FRAGMENTO DEL CAPÍTULO VI: ME VOY DE GRIPE
—¡No me jodas! Un vampiro no mordería un cuerpo muerto. No son tan carroñeros. Les gustan los cuerpos hermosos y sanos, sa-nos. Además, hay tíos también mordidos. Lo dicho, ¡fábulas! Me parece más probable que haya sido un perro o una rata a que se lo hiciese un desquiciado. Hay que tener muchas ganas para acercarse a un cadáver y morderlo.
—A lo mejor estaba moribunda y el monstruo aprovechó su debilidad para desatar su instinto criminal y... ¡zasca!, morder.
—No le des más vueltas. Recuerda: no hay hemorragias, no hay manchas. Los mordieron muertos.
—¿Y marcaje de bandas?
—Pse. No cuadra. ¿Qué significado tiene una marca de dientes en el cuello? ¿Quién llevaría una rata consigo para hacer esa pifia?
—Volvemos al loco suelto. Imagina que es una desviación sexual, un loco con fijación por los cadáveres, un necrófilo, que los hay, que en el éxtasis de su delirio muerde.
—Menuda casualidad que el pichabrava se encuentre con todos los yonquis muertos del barrio para satisfacerse. ¿No los andaría buscando?
—Hay tipos que tienen imán para lo que quieren. Más si se mueven de noche.
—Con veinte años todos tenemos imán las veinticuatro horas. Luego cumples años y el imán se va apagando.
—Además, maricón, que le daba igual carne que pescao, mujeres y hombres —se recreaba en el morbo—. Este no le hace ascos a nada mientras se estén quietecitos.
—Hay que tener ganas. Pero no hay señales de penetración ni rastros de semen.
—Otra cosa que tengo que revisar.
—A las buenas, se le aplicaría el 577 y no el 340 por no mediar destrozo sepulcral.

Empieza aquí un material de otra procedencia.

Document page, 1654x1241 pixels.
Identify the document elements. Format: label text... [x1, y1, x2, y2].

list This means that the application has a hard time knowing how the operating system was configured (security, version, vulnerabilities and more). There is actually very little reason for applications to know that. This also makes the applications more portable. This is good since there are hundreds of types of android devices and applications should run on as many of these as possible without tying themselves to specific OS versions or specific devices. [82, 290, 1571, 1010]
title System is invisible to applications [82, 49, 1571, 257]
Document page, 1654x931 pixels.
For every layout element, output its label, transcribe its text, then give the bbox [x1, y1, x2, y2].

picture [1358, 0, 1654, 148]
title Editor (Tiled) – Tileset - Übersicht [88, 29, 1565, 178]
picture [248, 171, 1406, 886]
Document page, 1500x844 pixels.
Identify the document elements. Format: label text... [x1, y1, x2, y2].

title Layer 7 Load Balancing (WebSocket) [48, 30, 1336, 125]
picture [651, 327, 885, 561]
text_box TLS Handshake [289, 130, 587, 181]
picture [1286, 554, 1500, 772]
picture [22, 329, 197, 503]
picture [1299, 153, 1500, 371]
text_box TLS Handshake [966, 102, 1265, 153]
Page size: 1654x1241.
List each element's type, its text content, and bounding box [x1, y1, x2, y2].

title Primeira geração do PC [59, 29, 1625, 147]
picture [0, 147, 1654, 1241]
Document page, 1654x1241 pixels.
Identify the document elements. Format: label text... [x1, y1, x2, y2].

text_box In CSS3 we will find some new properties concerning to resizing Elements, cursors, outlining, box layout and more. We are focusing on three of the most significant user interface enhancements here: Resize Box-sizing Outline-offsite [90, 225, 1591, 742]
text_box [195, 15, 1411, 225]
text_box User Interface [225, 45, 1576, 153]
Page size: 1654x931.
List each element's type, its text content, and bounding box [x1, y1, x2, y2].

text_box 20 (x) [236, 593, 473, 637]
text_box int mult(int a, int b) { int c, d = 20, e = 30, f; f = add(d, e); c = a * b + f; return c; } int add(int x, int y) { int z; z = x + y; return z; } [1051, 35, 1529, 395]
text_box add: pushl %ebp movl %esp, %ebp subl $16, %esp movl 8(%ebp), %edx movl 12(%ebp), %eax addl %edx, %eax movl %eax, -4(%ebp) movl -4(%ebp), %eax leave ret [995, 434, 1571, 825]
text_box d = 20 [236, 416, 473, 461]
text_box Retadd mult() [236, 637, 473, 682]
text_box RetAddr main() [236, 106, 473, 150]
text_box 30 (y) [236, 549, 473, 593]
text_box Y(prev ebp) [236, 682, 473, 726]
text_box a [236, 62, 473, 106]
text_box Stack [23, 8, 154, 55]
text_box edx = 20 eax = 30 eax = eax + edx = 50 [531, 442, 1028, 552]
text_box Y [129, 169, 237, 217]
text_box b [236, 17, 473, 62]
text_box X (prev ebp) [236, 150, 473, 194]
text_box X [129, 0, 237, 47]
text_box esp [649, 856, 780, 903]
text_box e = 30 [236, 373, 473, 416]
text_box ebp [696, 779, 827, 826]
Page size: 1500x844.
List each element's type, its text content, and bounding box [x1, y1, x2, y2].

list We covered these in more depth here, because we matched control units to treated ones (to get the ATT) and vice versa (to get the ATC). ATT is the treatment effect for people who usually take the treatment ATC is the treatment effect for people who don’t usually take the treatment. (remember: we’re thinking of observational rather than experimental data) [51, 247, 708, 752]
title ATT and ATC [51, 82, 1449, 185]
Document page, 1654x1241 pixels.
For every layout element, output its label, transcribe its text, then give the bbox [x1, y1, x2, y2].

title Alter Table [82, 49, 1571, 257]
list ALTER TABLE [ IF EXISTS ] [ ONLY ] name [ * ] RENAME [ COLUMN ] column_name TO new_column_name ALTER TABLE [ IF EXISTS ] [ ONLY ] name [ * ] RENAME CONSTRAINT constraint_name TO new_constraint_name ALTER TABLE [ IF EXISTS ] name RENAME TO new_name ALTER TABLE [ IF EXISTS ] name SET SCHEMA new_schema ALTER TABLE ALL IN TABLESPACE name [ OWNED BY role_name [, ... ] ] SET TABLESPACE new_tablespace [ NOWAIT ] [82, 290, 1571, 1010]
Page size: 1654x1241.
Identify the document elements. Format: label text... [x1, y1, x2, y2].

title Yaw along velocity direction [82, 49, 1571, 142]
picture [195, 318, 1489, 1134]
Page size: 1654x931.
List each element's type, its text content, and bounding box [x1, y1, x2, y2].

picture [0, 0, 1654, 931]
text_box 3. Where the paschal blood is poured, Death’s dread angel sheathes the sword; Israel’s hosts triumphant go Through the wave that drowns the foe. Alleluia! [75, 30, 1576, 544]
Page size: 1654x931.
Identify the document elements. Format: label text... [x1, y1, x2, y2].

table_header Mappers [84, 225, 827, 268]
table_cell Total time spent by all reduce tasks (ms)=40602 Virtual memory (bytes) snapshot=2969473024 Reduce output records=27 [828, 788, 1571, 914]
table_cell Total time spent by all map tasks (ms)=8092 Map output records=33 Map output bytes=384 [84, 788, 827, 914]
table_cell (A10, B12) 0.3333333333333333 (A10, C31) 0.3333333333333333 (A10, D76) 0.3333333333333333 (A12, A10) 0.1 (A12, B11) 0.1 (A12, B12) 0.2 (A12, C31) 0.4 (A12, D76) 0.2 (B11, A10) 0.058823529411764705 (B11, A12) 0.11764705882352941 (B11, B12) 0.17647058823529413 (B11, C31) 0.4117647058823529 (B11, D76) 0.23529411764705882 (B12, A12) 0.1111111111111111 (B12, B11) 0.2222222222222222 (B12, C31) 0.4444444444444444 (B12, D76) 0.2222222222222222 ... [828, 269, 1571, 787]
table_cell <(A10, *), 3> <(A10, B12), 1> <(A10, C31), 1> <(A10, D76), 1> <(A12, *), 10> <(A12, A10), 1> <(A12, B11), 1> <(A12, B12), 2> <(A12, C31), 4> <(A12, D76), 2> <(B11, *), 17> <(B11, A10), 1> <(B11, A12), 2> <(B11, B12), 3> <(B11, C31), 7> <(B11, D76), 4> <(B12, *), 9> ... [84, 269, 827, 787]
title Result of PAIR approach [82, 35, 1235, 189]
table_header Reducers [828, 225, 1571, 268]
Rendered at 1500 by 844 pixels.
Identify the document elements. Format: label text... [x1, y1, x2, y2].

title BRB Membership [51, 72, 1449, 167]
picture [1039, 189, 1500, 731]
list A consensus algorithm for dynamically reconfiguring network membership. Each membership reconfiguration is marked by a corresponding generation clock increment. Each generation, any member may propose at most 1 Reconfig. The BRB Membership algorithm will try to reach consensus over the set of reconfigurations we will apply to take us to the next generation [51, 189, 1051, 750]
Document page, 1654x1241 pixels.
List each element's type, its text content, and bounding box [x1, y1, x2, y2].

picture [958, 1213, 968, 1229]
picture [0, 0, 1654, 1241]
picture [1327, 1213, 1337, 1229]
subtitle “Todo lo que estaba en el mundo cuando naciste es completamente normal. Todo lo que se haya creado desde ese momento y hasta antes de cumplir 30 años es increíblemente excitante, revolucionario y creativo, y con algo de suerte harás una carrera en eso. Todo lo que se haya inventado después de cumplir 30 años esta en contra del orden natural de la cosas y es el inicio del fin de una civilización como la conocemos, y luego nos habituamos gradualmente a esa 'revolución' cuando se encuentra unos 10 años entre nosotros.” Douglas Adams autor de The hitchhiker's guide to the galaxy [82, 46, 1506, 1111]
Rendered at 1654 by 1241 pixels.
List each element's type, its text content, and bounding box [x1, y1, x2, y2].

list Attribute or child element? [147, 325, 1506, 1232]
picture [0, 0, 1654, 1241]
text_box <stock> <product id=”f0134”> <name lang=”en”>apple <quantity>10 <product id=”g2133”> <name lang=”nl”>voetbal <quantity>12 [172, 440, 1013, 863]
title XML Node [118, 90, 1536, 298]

Al loco le saldría el muerdo por lo mismo que le costaría a ese… —Señaló a Tralla—… un polvo con una puta de Carretas.
¿Le habían visto cara de putero? De pulpo podía ser, que de lo que se come se cría, pero ¡de putero? Nasti de plasti. Tralla pasó de alusiones. Que le llamasen lo que les diera la gana, que él estaba ahí nutriéndose de actualidad extraoficial cosa mala y a su costa. La información aprovecha a quien sabe conectarla con sus intereses.
—Profanar cadáveres sale barato en este maldito país.
—Las leyes están hechas para los vivos. A los muertos que los jodan.
—Tiene que merodear por los mismos rincones que los yonquis.
—Pues será uno de ellos. O un mendigo. ¿No te parece?
—Qué rebuscado lo del mendigo. ¿Qué mendigos tenemos por el barrio? Todos andan por el centro. Dedícate a escribir novelas, macho.
—Lo haría si diesen dinero y no me metiese en líos con los jefes. —Pidió otra cerveza—. Pero me tienes que reconocer que hay gente muy tocada del ala, que le da por creerse lo que ha visto en una película. ¿Has oído eso del niño que se tiró del balcón pensando que era Supermán o lo del tío ese que se creía Charles Bronson y se puso las Navidades pasadas a limpiar el metro de Nueva York a balazos?
—Como cunda el ejemplo, nos dejan sin empleo.
—En año nuevo echaron por la tele esa peli de vampiros… Esa de… Era de risa pero menudos mordiscos. La actriz protagonista estaba como un tren. Supón que sea un loco que se cree vampiro porque ha visto mucho cine.
—No insistas. Aunque en Jefatura se lo lleguen a creer, eso no se puede contar así como así a la prensa. Se puede malinterpretar. Sugerir que un energúmeno está haciendo una escabechina crearía mucha alarma social, cuando son las jodidas ratas que ha habido de toda la vida por donde las vías o chuchos sueltos, asilvestrados, los que muy seguramente estarán desluciendo los cuerpos de los yonquis. ¿Recuerdas lo que pasó con la colza o el cáncer gay, la de psicosis que hubo? Y eso que ahí el peligro era invisible…
—Hum.
—… La jodemos si decimos algo así.
A veces alarmar no es tan malo. Nos recuerda que vamos juntos en el mismo barco, que somos todos iguales frente a la calamidad, que los humanos somos fuente y objeto de las mayores atrocidades porque, a efectos de sentir pavor o de provocar terror, da igual la naturaleza humana o sobrenatural del personaje que nos aceche, ya que el pánico lo llevamos dentro desde antes de nacer. Que levante la mano quien no tuvo miedo de salir por el agujero.